Il sole già sorto combatteva ancora con le nebbie fumanti che salivano dal Grande Fiume.

Niente si era mosso, quell' attimo infinito continuava ancora. Che senso avevano ormai le distanze tra gli oggetti ed i rapporti tra le dimensioni ? Mentre tutto appariva libero da definizione, laddove si erano annullate dimensioni, tempo e qualità, il vecchio percepì la sua coscienza strabordare in vibrazioni di pura luce che si intersecavano con un'identica matrice luminosa ed omnipervadente.

Qualcosa dentro di lui si stava accelerando vertiginosamente. Fu una irresistibile sensazione ascendente, che annullò definitivamente ogni coscienza corporea. Si trovò nudo di fronte al Se supremo, ed immediatamente capì. Ricordò in un lampo tutte le altre volte che già aveva varcato quella soglia, vivendo quell'identico terribile momento. Ed in ognuno di quei trapassi, alla ineffabile percezione della Verità Unica si era unito lo sgomento senza uguali di averla raggiunta troppo tardi, nell'attimo che concludeva il tempo assegnato, unito alla certezza di dover ricominciare presto o tardi una nuova esistenza, in un altro corpo.

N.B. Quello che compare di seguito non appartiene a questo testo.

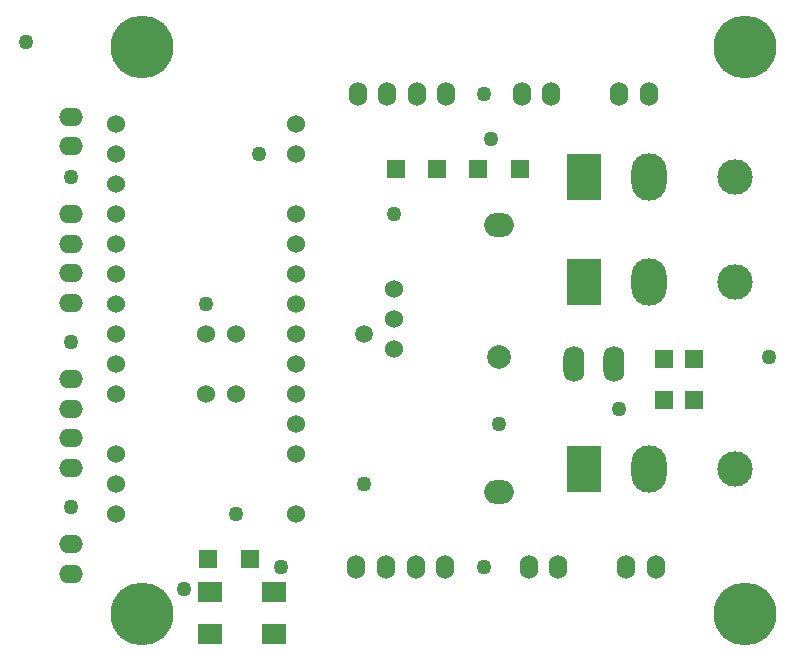
<source format=gts>
G04 Layer_Color=8388736*
%FSLAX25Y25*%
%MOIN*%
G70*
G01*
G75*
%ADD10R,0.05906X0.05906*%
%ADD11R,0.05906X0.05906*%
%ADD12R,0.07874X0.06693*%
%ADD16C,0.06000*%
%ADD17O,0.08000X0.06000*%
%ADD18O,0.09843X0.07874*%
%ADD19C,0.07874*%
%ADD20O,0.06000X0.08000*%
%ADD21C,0.11811*%
%ADD22O,0.11811X0.15748*%
%ADD23R,0.11811X0.15748*%
%ADD24O,0.07000X0.12000*%
%ADD25C,0.20945*%
%ADD26C,0.05000*%
%ADD27C,0.05906*%
D10*
X135610Y160000D02*
D03*
X149390D02*
D03*
X163110D02*
D03*
X176890D02*
D03*
X73110Y30000D02*
D03*
X86890D02*
D03*
D11*
X235000Y96890D02*
D03*
Y83110D02*
D03*
X225000Y83110D02*
D03*
Y96890D02*
D03*
D12*
X95000Y5000D02*
D03*
Y19173D02*
D03*
X73740D02*
D03*
Y5000D02*
D03*
D16*
X42500Y175000D02*
D03*
X102500D02*
D03*
Y165000D02*
D03*
X72500Y105000D02*
D03*
X82500D02*
D03*
Y85000D02*
D03*
X72500D02*
D03*
X102500Y145000D02*
D03*
Y135000D02*
D03*
Y125000D02*
D03*
Y115000D02*
D03*
Y105000D02*
D03*
Y95000D02*
D03*
Y85000D02*
D03*
Y75000D02*
D03*
Y65000D02*
D03*
Y45000D02*
D03*
X42500D02*
D03*
Y55000D02*
D03*
Y65000D02*
D03*
Y85000D02*
D03*
Y95000D02*
D03*
Y105000D02*
D03*
Y115000D02*
D03*
Y125000D02*
D03*
Y135000D02*
D03*
Y145000D02*
D03*
Y155000D02*
D03*
Y165000D02*
D03*
X135000Y100000D02*
D03*
Y110000D02*
D03*
Y120000D02*
D03*
D17*
X27500Y167657D02*
D03*
Y177500D02*
D03*
Y90000D02*
D03*
Y80158D02*
D03*
Y70315D02*
D03*
Y60472D02*
D03*
Y115472D02*
D03*
Y125315D02*
D03*
Y135158D02*
D03*
Y145000D02*
D03*
Y25157D02*
D03*
Y35000D02*
D03*
D18*
X170000Y141476D02*
D03*
Y52500D02*
D03*
D19*
Y97500D02*
D03*
D20*
X177657Y185000D02*
D03*
X187500D02*
D03*
X189842Y27500D02*
D03*
X180000D02*
D03*
X210157Y185000D02*
D03*
X220000D02*
D03*
X222342Y27500D02*
D03*
X212500D02*
D03*
X122500D02*
D03*
X132343D02*
D03*
X142185D02*
D03*
X152028D02*
D03*
X122972Y185000D02*
D03*
X132815D02*
D03*
X142657D02*
D03*
X152500D02*
D03*
D21*
X248740Y157500D02*
D03*
Y122500D02*
D03*
Y60000D02*
D03*
D22*
X220000Y157500D02*
D03*
Y122500D02*
D03*
Y60000D02*
D03*
D23*
X198346Y157500D02*
D03*
Y122500D02*
D03*
Y60000D02*
D03*
D24*
X195000Y95000D02*
D03*
X208386D02*
D03*
D25*
X251969Y200787D02*
D03*
X51181D02*
D03*
X51181Y11811D02*
D03*
X251969D02*
D03*
D26*
X210000Y80000D02*
D03*
X135000Y145000D02*
D03*
X82500Y45000D02*
D03*
X170000Y75000D02*
D03*
X125000Y55000D02*
D03*
X97500Y27500D02*
D03*
X90000Y165000D02*
D03*
X27500Y102500D02*
D03*
Y47500D02*
D03*
X165000Y27500D02*
D03*
Y185000D02*
D03*
X260000Y97500D02*
D03*
X65000Y20000D02*
D03*
X12500Y202500D02*
D03*
X167500Y170000D02*
D03*
X27500Y157500D02*
D03*
X72500Y115000D02*
D03*
D27*
X125000Y105000D02*
D03*
M02*

</source>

Al culmine dell' accelerazione se La trovò di fronte. Non aveva volto nè corpo nè consistenza, solo lunghi teli intessuti di nebbia. Si sentì ricoprire da quell' umide vesti, con il viso immerso nel Suo cappuccio. I suoi occhi guardavano ormai dall' altro lato dell'esistenza.

Il sole si era alzato decisamente dalla palude terrena. Le brezze del mattino increspavano le acque di Gangaji. Finalmente libere, giocavano pure con l'azzurro pallido del cielo.

f.p.
Cominciato chissà quando sulle rive di Gangaji, terminato al Demonio il 25 giugno 1995.